El gusto del caracol en sí mismo es bastante insípido, con un sabor discreto y suave, sin mucha personalidad ni matices. Con las dos salsas listas se empieza la comida de los caracoles, mediante un “mecanismo” (aunque cada uno lo hace como le parezca más cómodo) que consiste en ir cogiendo los caracoles de la paella que compartes con el resto de los comensales. Con la ayuda de un punzón, se saca el caracol de dentro de la cáscara, se le corta la parte más negra y delgada del final del animal (aunque mucha gente se lo come todo), y después lo bañas en el “all i oli” y la salsa de tomate. En muchas casas se suelen guardar las cáscaras de los caracoles comidos por cada uno al lado del plato para contarlos después y decretar así al ganador. Antiguamente los caracoles eran comida de pobres, ya que saliendo al campo podías recoger directamente tu alimento sin necesidad de gastar dinero. Hoy en día se ha convertido en una comida tradicional catalana que no comprende de clases sociales.
Receta de caracoles en tomate
Los caracoles en tomate son una receta típica de Tarifa. Esta receta de caracoles en tomate es original de Rafaela, suegra del propietario de la Tasca, Bartolomé Iglesias Quintero, que los hace así desde siempre. En el bar se hace desde su apertura.
Preparación de los caracoles
Para disfrutar de esta receta en todo su esplendor es muy importante que los caracoles sean de temporada (no cabrillas ni bollunos -los bollunos es como se conoce en la zona a los burgaos o caracoles grandes-). Los caracoles los dejaremos 24 horas en un cubo cubiertos de harina de donde no puedan escapar, al día siguiente será necesario lavar con agua y sal bastantes veces hasta limpiarlos de baba teniendo mucho cuidado de no romper las cáscaras o caparazones.
Una vez limpios, cubrir con agua y cocer a fuego lento. Después en una olla los ponemos cubiertos de agua fría y se cuecen a temperatura media, aumentando la intensidad del fuego progresivamente hasta que los caracoles saquen su cuerpo fuera de la concha. Dejamos cocer 8 minutos a fuego fuerte.

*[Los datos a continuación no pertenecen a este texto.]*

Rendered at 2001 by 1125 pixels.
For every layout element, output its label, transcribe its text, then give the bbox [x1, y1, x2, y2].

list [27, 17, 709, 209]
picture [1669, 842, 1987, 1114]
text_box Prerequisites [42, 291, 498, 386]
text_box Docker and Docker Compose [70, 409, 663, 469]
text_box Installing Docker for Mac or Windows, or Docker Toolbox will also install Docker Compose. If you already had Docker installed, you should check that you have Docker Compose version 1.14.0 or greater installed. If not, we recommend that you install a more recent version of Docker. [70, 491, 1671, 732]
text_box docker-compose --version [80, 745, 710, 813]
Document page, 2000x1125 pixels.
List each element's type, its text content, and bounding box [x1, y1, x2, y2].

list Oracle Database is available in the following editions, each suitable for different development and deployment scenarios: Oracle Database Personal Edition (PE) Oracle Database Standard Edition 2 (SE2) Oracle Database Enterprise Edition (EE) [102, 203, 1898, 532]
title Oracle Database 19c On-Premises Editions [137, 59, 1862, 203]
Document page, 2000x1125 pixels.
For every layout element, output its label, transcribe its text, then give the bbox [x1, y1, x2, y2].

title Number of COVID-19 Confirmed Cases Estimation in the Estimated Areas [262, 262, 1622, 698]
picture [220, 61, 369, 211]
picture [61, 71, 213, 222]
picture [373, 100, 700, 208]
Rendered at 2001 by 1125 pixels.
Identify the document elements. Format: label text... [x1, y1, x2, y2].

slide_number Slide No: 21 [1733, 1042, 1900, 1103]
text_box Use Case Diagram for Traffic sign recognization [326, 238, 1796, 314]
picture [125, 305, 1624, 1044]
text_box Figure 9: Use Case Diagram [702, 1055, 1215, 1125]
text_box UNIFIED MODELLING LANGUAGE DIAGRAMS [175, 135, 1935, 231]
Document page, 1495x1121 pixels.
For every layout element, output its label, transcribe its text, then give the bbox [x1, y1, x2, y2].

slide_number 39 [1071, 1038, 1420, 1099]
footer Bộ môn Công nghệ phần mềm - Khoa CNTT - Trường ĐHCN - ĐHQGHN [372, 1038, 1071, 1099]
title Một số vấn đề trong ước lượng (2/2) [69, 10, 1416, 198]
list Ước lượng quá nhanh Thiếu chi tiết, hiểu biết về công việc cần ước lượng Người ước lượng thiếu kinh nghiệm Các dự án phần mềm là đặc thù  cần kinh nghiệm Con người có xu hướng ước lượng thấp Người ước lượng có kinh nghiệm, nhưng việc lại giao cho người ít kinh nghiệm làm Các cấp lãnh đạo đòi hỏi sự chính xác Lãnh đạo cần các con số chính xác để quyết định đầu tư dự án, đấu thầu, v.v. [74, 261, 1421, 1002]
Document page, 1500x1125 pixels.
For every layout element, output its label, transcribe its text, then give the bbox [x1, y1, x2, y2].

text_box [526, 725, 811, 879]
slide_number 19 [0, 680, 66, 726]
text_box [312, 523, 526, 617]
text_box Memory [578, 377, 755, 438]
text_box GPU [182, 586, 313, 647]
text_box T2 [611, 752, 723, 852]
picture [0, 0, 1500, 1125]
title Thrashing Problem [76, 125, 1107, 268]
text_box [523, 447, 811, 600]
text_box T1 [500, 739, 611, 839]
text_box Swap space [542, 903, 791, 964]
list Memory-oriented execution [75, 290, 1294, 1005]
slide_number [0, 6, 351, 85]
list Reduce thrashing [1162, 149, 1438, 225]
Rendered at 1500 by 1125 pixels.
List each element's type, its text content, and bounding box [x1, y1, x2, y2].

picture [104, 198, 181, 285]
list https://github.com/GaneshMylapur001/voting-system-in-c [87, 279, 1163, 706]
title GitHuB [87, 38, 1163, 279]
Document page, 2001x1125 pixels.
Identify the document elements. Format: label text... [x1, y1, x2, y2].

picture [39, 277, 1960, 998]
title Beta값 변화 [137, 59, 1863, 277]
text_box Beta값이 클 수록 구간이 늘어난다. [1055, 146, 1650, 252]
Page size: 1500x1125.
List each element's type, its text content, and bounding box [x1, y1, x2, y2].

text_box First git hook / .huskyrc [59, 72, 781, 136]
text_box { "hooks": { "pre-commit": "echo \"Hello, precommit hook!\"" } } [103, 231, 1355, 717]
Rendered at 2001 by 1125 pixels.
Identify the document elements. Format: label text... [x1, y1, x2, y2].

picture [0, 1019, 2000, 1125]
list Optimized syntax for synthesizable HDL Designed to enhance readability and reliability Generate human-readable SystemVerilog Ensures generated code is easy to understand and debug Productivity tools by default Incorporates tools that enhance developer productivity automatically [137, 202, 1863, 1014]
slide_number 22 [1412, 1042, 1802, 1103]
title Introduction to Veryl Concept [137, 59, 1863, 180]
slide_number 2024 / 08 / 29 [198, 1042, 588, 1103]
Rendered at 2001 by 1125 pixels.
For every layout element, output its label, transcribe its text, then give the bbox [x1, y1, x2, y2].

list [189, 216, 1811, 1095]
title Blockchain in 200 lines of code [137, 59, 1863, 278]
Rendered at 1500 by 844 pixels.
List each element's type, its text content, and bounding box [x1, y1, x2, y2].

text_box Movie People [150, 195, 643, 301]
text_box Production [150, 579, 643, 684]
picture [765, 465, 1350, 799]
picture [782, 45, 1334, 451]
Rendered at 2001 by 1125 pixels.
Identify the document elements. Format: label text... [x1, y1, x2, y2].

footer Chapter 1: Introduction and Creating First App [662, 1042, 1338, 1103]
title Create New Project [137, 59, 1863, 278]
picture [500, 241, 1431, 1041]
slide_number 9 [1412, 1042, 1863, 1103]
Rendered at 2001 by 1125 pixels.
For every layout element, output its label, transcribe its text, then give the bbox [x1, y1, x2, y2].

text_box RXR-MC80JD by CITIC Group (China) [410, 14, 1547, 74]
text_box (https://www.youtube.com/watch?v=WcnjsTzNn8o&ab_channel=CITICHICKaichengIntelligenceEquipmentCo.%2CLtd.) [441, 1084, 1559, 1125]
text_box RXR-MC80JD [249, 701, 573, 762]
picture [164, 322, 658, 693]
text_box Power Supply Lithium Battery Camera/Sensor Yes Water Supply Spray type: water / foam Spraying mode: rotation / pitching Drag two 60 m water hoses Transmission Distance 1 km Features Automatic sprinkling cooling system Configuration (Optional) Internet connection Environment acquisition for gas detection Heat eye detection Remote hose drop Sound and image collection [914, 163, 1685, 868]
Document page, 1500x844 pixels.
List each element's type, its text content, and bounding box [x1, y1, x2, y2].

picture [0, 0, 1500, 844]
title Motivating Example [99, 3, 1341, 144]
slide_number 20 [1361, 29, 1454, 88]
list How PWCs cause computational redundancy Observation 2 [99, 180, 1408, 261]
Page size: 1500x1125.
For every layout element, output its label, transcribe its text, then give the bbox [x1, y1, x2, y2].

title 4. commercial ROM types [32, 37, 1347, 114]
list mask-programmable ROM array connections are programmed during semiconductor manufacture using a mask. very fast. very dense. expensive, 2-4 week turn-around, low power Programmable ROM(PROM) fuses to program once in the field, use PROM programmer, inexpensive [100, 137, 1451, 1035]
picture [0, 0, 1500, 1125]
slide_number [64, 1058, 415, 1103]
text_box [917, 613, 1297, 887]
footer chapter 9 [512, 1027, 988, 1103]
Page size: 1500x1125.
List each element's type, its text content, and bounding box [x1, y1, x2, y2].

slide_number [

Pasado este tiempo se escurren bien y retiramos los que no hayan salido de la concha. El resto los volvemos a poner en la olla con agua y, a fuego moderado, dejamos cocer 1 hora y 30 minutos.
Preparación de la salsa
Con todos los ingredientes indicados para la salsa hacer un sofrito contundente. Por último agregamos los caracoles al mismo tiempo que la salsa de tomate y removemos.